--- begin Text to read ---

Duplicate entries when importing using node_import [#765576]

Comment	File	Size	Author
#23	node_import-lock-765576-22.patch	4.23 KB	Bastlynn
#21	node_import-lock-765576-21.patch	4.2 KB	deekayen
#19	task_lock_fix-765576-2.patch	4.05 KB	Bastlynn
#14	task_lock_fix-765576-4482348.patch	1.14 KB	Bastlynn

Comment #1

myregistration CreditAttribution: myregistration commented 25 May 2010 at 22:55

I, too, would like to know how to avoid duplicate product entries. I am using node_import and when I import the inventory containing products that already exist I get duplicate products, it doesn't update current products. I'm not sure why it wasn't written to use SKU as the identifier since it's a required field, correct? Or even better, would be nice for setting to choose which is the unique identifier. Regardless, now it just creates a new product even though the SKU's are the same. I don't see an easy way to delete mass products either, just one at a time which is very time consuming when you are talking 15000+ products. Please advise. Thanks! :)

Log in or register to post comments

Comment #2

ch_masson CreditAttribution: ch_masson commented 26 May 2010 at 02:14

I cannot answer to the duplicate entry issue but I can certainly help you with how to delete all instances of a specific content type. For that you need to use the DEVEL module at http://drupal.org/project/devel.

It has the feature that you need. Be careful though to select ONLY the content type that you want to delete or else it will wipe out every single piece of content (The "Delete all" box is checked by default)!

Go to admin/content/delete_content.

Uncheck the "Delete All" box and check only the type of content that you want to delete! :)

Then click "Delete" and your 15,000+ products will be gone in no time!

Christian

Log in or register to post comments

Comment #3

myregistration CreditAttribution: myregistration commented 17 September 2010 at 09:35

Thank you for the info! By the way, I'm a total newbie at this point.

It would be nice if there was a checkbox beside listed products with a delete button or some alternative to the all-or-single option.

--- end Text to read ---
--- begin Dataset excerpts ---

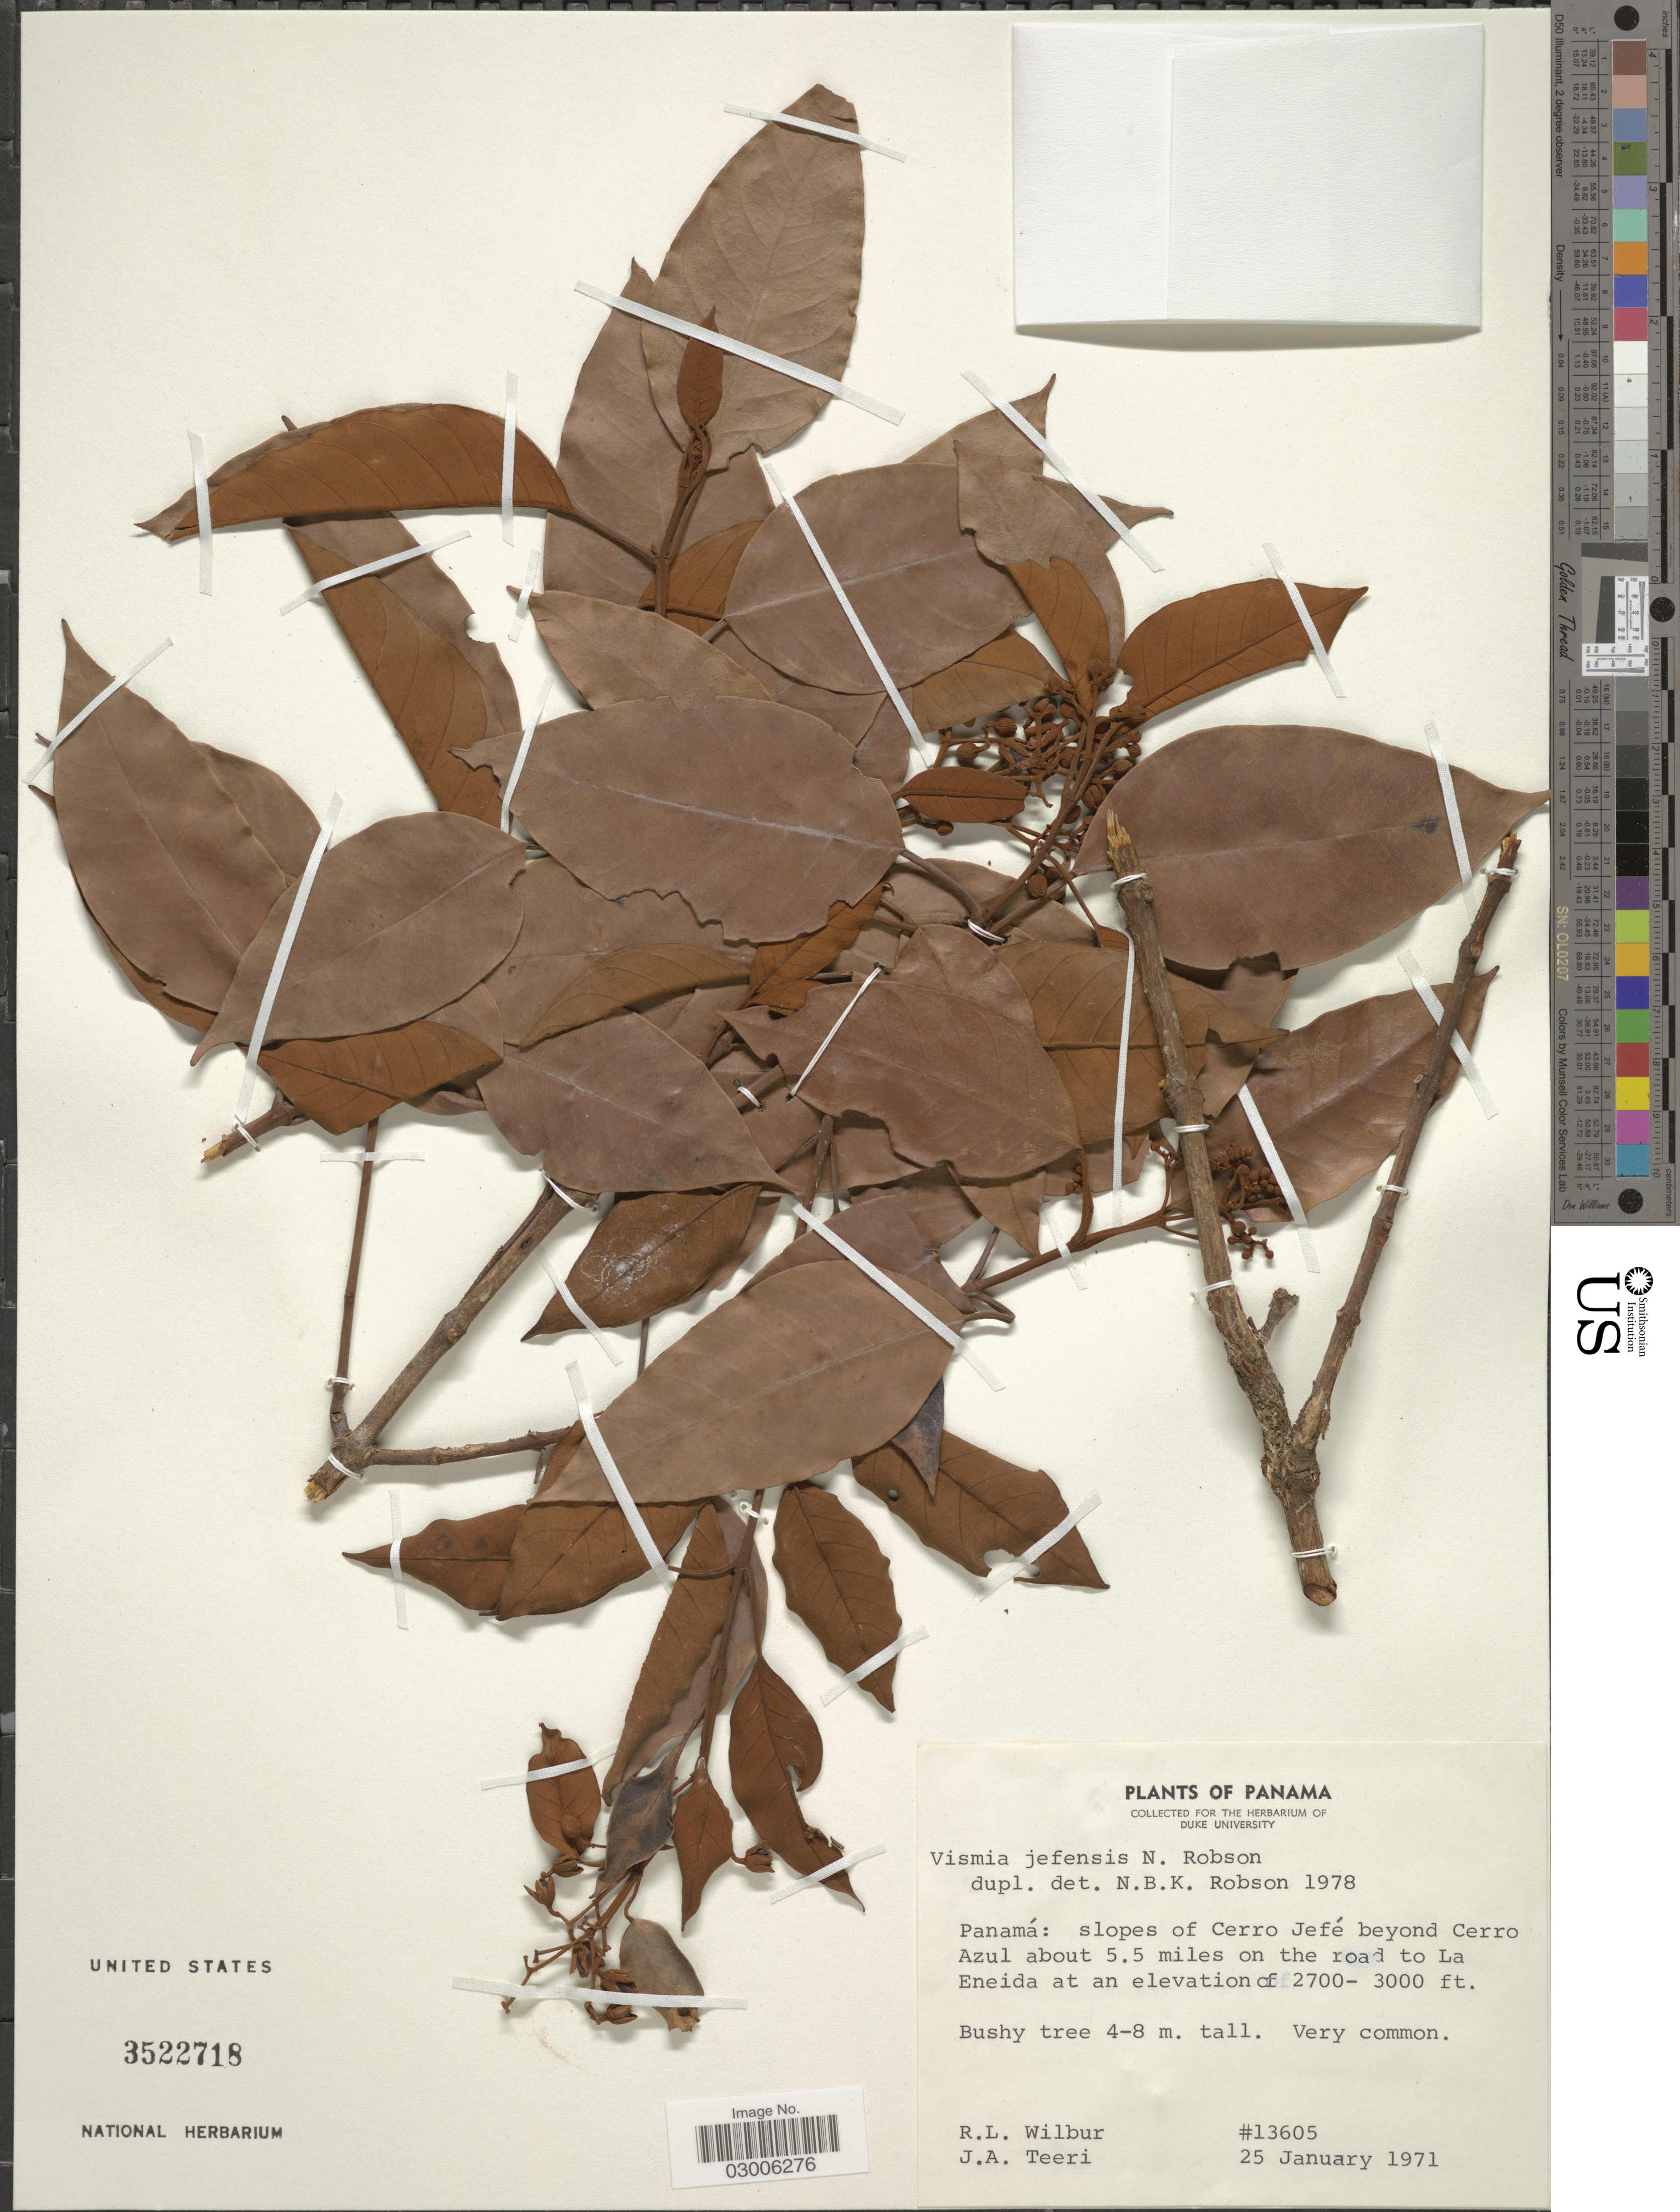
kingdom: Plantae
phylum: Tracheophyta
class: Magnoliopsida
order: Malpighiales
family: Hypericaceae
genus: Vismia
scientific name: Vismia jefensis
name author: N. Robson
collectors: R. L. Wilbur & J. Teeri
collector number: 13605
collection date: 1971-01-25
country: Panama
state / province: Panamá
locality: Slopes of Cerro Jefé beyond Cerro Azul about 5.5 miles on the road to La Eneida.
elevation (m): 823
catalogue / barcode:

--- end Dataset excerpts ---

• [List of tasks]:
- a) Translate this sentence from the forum thread about duplicate node_import entries into Spanish: "It would be nice if there was a checkbox beside listed products with a delete button or some alternative to the all-or-single option."
- b) Carry on the forum thread about duplicate node_import entries from its last sentence.

• [The answers]:
- a) Sería útil que hubiera una casilla de verificación junto a los productos listados con un botón de eliminar, o alguna alternativa a la opción de todos o uno solo.

- b)
I found a module called node_import_update that is supposed to assist node_import by updating the products if they already exist, based on it's sku, instead of creating duplicates. Unfortunately, it's not working for me. It goes through all the steps of the import interface until step 8 (start install), instead it goes back to step 1. If I disable the module it works as before, it adds duplicates, but at least it processes. If anyone could debug this module it would be greatly appreciated. Thanks! :)

Answer: Going back to step 1 is an issue with IE and has nothing to do with the node_import_update module, when I use FireFox it seems to work fine.

Log in or register to post comments

Comment #4

myregistration CreditAttribution: myregistration commented 17 September 2010 at 09:44

The duplicate entries at end of import is still happening for me. The numerical status of rows imported goes past the actual line numbers and it duplicates nodes.

Log in or register to post comments

Comment #5

cherukan CreditAttribution: cherukan commented 13 October 2010 at 05:53

Version:

6.x-1.x-dev

» 6.x-1.0-rc4

Seeing this in RC4. Any suggestions on how to get around? The progress bar goes past the number of records, if I download all imported rows it shows the correct number of rows, but if I look at the data in Content Management/Content, I see duplicate nodes being created.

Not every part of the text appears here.